WORK INSTRUCTION
Look through the records below and collect all lines that hold the string "length".
Top of SUPPLIED RECORDS
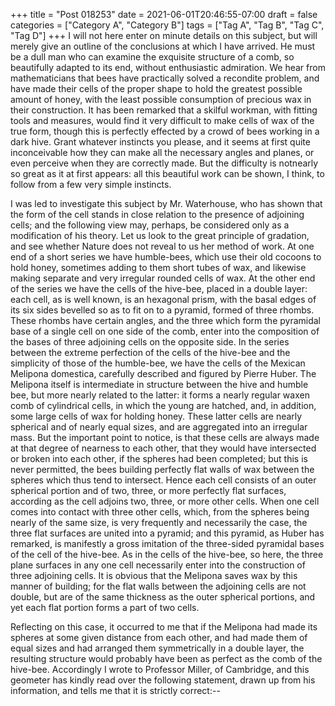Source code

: +++
title = "Post 018253"
date = 2021-06-01T20:46:55-07:00
draft = false
categories = ["Category A", "Category B"]
tags = ["Tag A", "Tag B", "Tag C", "Tag D"]
+++
I will not here enter on minute details on this subject, but will merely give an outline of the conclusions at which I have arrived. He must be a dull man who can examine the exquisite structure of a comb, so beautifully adapted to its end, without enthusiastic admiration. We hear from mathematicians that bees have practically solved a recondite problem, and have made their cells of the proper shape to hold the greatest possible amount of honey, with the least possible consumption of precious wax in their construction. It has been remarked that a skilful workman, with fitting tools and measures, would find it very difficult to make cells of wax of the true form, though this is perfectly effected by a crowd of bees working in a dark hive. Grant whatever instincts you please, and it seems at first quite inconceivable how they can make all the necessary angles and planes, or even perceive when they are correctly made. But the difficulty is notnearly so great as it at first appears: all this beautiful work can be shown, I think, to follow from a few very simple instincts.

I was led to investigate this subject by Mr. Waterhouse, who has shown that the form of the cell stands in close relation to the presence of adjoining cells; and the following view may, perhaps, be considered only as a modification of his theory. Let us look to the great principle of gradation, and see whether Nature does not reveal to us her method of work. At one end of a short series we have humble-bees, which use their old cocoons to hold honey, sometimes adding to them short tubes of wax, and likewise making separate and very irregular rounded cells of wax. At the other end of the series we have the cells of the hive-bee, placed in a double layer: each cell, as is well known, is an hexagonal prism, with the basal edges of its six sides bevelled so as to fit on to a pyramid, formed of three rhombs. These rhombs have certain angles, and the three which form the pyramidal base of a single cell on one side of the comb, enter into the composition of the bases of three adjoining cells on the opposite side. In the series between the extreme perfection of the cells of the hive-bee and the simplicity of those of the humble-bee, we have the cells of the Mexican Melipona domestica, carefully described and figured by Pierre Huber. The Melipona itself is intermediate in structure between the hive and humble bee, but more nearly related to the latter: it forms a nearly regular waxen comb of cylindrical cells, in which the young are hatched, and, in addition, some large cells of wax for holding honey. These latter cells are nearly spherical and of nearly equal sizes, and are aggregated into an irregular mass. But the important point to notice, is that these cells are always made at that degree of nearness to each other, that they would have intersected or broken into each other, if the spheres had been completed; but this is never permitted, the bees building perfectly flat walls of wax between the spheres which thus tend to intersect. Hence each cell consists of an outer spherical portion and of two, three, or more perfectly flat surfaces, according as the cell adjoins two, three, or more other cells. When one cell comes into contact with three other cells, which, from the spheres being nearly of the same size, is very frequently and necessarily the case, the three flat surfaces are united into a pyramid; and this pyramid, as Huber has remarked, is manifestly a gross imitation of the three-sided pyramidal bases of the cell of the hive-bee. As in the cells of the hive-bee, so here, the three plane surfaces in any one cell necessarily enter into the construction of three adjoining cells. It is obvious that the Melipona saves wax by this manner of building; for the flat walls between the adjoining cells are not double, but are of the same thickness as the outer spherical portions, and yet each flat portion forms a part of two cells.

Reflecting on this case, it occurred to me that if the Melipona had made its spheres at some given distance from each other, and had made them of equal sizes and had arranged them symmetrically in a double layer, the resulting structure would probably have been as perfect as the comb of the hive-bee. Accordingly I wrote to Professor Miller, of Cambridge, and this geometer has kindly read over the following statement, drawn up from his information, and tells me that it is strictly correct:--
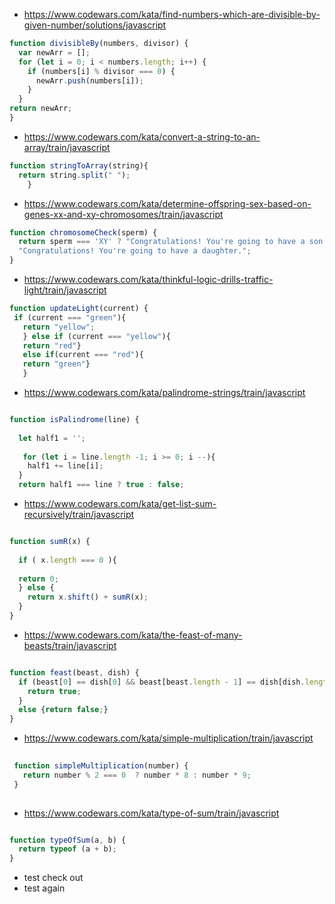 * https://www.codewars.com/kata/find-numbers-which-are-divisible-by-given-number/solutions/javascript
```javascript 
function divisibleBy(numbers, divisor) {
  var newArr = [];
  for (let i = 0; i < numbers.length; i++) {
    if (numbers[i] % divisor === 0) {
      newArr.push(numbers[i]);
    } 
  }
return newArr;
}

```
* https://www.codewars.com/kata/convert-a-string-to-an-array/train/javascript

```javascript
function stringToArray(string){
  return string.split(" ");
	}
```
* https://www.codewars.com/kata/determine-offspring-sex-based-on-genes-xx-and-xy-chromosomes/train/javascript

```javascript
function chromosomeCheck(sperm) {
  return sperm === 'XY' ? "Congratulations! You're going to have a son." :
  "Congratulations! You're going to have a daughter.";
}
```
* https://www.codewars.com/kata/thinkful-logic-drills-traffic-light/train/javascript

```javascript
function updateLight(current) {
 if (current === "green"){
   return "yellow";
   } else if (current === "yellow"){
   return "red"}
   else if(current === "red"){
   return "green"}
   }
   ```
   * https://www.codewars.com/kata/palindrome-strings/train/javascript
   
   ```javascript
   
   function isPalindrome(line) {
     
     let half1 = '';
     
      for (let i = line.length -1; i >= 0; i --){
       half1 += line[i];
     }
     return half1 === line ? true : false;
   
   ```
   * https://www.codewars.com/kata/get-list-sum-recursively/train/javascript
   
  ```javascript 
  
  function sumR(x) {
    
    if ( x.length === 0 ){
      
    return 0;
    } else {
      return x.shift() + sumR(x);
    }
  }
  
  ```
  
 * https://www.codewars.com/kata/the-feast-of-many-beasts/train/javascript
 
 ```javascript 
 
 function feast(beast, dish) {
   if (beast[0] == dish[0] && beast[beast.length - 1] == dish[dish.length - 1]) {
     return true;
   }
   else {return false;}
 }
 
 ```
 * https://www.codewars.com/kata/simple-multiplication/train/javascript
 
 ```javascript
  
  function simpleMultiplication(number) {
    return number % 2 === 0  ? number * 8 : number * 9; 
  }
  
  ```
  
  * https://www.codewars.com/kata/type-of-sum/train/javascript
  
  ```javascript
  
  function typeOfSum(a, b) {
    return typeof (a + b);
  }
  
  ``` 
   * test check out
   * test again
Bottom of SUPPLIED RECORDS
RESPONSE TO THE TASK
  for (let i = 0; i < numbers.length; i++) {
      for (let i = line.length -1; i >= 0; i --){
    if ( x.length === 0 ){
   if (beast[0] == dish[0] && beast[beast.length - 1] == dish[dish.length - 1]) {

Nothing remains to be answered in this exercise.